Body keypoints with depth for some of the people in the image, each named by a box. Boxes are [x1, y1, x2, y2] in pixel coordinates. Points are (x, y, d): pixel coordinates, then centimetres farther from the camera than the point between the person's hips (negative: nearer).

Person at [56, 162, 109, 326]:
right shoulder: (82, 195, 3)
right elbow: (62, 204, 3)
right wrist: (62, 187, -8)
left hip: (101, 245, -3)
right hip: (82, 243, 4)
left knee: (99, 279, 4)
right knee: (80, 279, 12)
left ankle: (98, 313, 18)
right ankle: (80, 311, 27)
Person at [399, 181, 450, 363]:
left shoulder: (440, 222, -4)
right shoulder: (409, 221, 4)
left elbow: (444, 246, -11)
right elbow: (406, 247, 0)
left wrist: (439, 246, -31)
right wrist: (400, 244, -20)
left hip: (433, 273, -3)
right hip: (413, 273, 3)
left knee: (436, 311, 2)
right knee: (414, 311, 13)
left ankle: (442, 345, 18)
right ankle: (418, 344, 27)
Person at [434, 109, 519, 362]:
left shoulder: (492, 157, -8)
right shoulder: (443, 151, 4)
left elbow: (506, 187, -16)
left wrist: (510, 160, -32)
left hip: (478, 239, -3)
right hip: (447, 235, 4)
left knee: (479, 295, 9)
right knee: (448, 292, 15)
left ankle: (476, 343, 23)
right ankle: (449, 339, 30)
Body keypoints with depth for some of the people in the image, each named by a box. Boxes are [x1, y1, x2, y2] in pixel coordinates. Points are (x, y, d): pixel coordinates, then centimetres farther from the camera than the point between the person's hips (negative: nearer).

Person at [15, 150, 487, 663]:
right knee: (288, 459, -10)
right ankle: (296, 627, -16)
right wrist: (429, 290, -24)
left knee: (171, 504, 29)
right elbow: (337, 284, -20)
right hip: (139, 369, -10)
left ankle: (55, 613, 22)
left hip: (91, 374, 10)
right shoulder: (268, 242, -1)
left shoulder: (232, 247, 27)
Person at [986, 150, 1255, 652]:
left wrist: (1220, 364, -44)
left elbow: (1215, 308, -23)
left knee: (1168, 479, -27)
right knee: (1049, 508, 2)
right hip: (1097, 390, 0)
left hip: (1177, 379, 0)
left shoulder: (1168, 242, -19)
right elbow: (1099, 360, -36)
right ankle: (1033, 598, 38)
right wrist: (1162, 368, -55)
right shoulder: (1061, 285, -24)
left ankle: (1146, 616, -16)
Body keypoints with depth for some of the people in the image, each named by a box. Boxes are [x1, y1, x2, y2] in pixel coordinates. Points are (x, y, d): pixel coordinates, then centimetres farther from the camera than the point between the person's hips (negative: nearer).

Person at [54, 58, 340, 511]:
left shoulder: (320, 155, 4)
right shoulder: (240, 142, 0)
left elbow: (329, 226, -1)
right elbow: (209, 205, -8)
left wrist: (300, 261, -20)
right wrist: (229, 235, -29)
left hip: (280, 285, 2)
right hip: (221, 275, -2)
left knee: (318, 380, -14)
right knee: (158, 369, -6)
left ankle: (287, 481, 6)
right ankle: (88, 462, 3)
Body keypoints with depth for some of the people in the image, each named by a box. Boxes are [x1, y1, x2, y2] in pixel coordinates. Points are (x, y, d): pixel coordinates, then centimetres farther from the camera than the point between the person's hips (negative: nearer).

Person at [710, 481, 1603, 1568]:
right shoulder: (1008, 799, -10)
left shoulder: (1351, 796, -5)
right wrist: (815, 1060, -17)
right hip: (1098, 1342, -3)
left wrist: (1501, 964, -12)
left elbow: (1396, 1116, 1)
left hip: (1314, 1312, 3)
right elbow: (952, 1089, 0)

....

PROBLEM REQUIREMENTS:
Copy out all of the records above again, word for word and number for number, with nothing added, dropped, or changed.

YOUR SOLUTION:
Body keypoints with depth for some of the people in the image, each named by a box. Boxes are [x1, y1, x2, y2] in pixel coordinates. Points are (x, y, d): pixel coordinates, then centimetres farther from the camera than the point between the person's hips (negative: nearer).

Person at [56, 162, 109, 326]:
right shoulder: (82, 195, 3)
right elbow: (62, 204, 3)
right wrist: (62, 187, -8)
left hip: (101, 245, -3)
right hip: (82, 243, 4)
left knee: (99, 279, 4)
right knee: (80, 279, 12)
left ankle: (98, 313, 18)
right ankle: (80, 311, 27)
Person at [399, 181, 450, 363]:
left shoulder: (440, 222, -4)
right shoulder: (409, 221, 4)
left elbow: (444, 246, -11)
right elbow: (406, 247, 0)
left wrist: (439, 246, -31)
right wrist: (400, 244, -20)
left hip: (433, 273, -3)
right hip: (413, 273, 3)
left knee: (436, 311, 2)
right knee: (414, 311, 13)
left ankle: (442, 345, 18)
right ankle: (418, 344, 27)
Person at [434, 109, 519, 362]:
left shoulder: (492, 157, -8)
right shoulder: (443, 151, 4)
left elbow: (506, 187, -16)
left wrist: (510, 160, -32)
left hip: (478, 239, -3)
right hip: (447, 235, 4)
left knee: (479, 295, 9)
right knee: (448, 292, 15)
left ankle: (476, 343, 23)
right ankle: (449, 339, 30)
Body keypoints with depth for some of the people in the image, each named by a box. Boxes are [x1, y1, x2, y2] in pixel coordinates. Points are (x, y, d): pixel coordinates, then centimetres farther from the camera than the point between the person's hips (negative: nearer).

Person at [15, 150, 487, 663]:
right knee: (288, 459, -10)
right ankle: (296, 627, -16)
right wrist: (429, 290, -24)
left knee: (171, 504, 29)
right elbow: (337, 284, -20)
right hip: (139, 369, -10)
left ankle: (55, 613, 22)
left hip: (91, 374, 10)
right shoulder: (268, 242, -1)
left shoulder: (232, 247, 27)
Person at [986, 150, 1255, 652]:
left wrist: (1220, 364, -44)
left elbow: (1215, 308, -23)
left knee: (1168, 479, -27)
right knee: (1049, 508, 2)
right hip: (1097, 390, 0)
left hip: (1177, 379, 0)
left shoulder: (1168, 242, -19)
right elbow: (1099, 360, -36)
right ankle: (1033, 598, 38)
right wrist: (1162, 368, -55)
right shoulder: (1061, 285, -24)
left ankle: (1146, 616, -16)
Body keypoints with depth for some of the people in the image, each named by a box. Boxes are [x1, y1, x2, y2] in pixel coordinates. Points are (x, y, d): pixel coordinates, then centimetres farther from the camera than the point between the person's hips (negative: nearer).

Person at [54, 58, 340, 511]:
left shoulder: (320, 155, 4)
right shoulder: (240, 142, 0)
left elbow: (329, 226, -1)
right elbow: (209, 205, -8)
left wrist: (300, 261, -20)
right wrist: (229, 235, -29)
left hip: (280, 285, 2)
right hip: (221, 275, -2)
left knee: (318, 380, -14)
right knee: (158, 369, -6)
left ankle: (287, 481, 6)
right ankle: (88, 462, 3)
Body keypoints with depth for some of the people in the image, each named by a box. Boxes are [x1, y1, x2, y2] in pixel coordinates. Points are (x, y, d): pixel coordinates, then centimetres farther from the camera than the point between the person's hips (negative: nearer).

Person at [710, 481, 1603, 1568]:
right shoulder: (1008, 799, -10)
left shoulder: (1351, 796, -5)
right wrist: (815, 1060, -17)
right hip: (1098, 1342, -3)
left wrist: (1501, 964, -12)
left elbow: (1396, 1116, 1)
left hip: (1314, 1312, 3)
right elbow: (952, 1089, 0)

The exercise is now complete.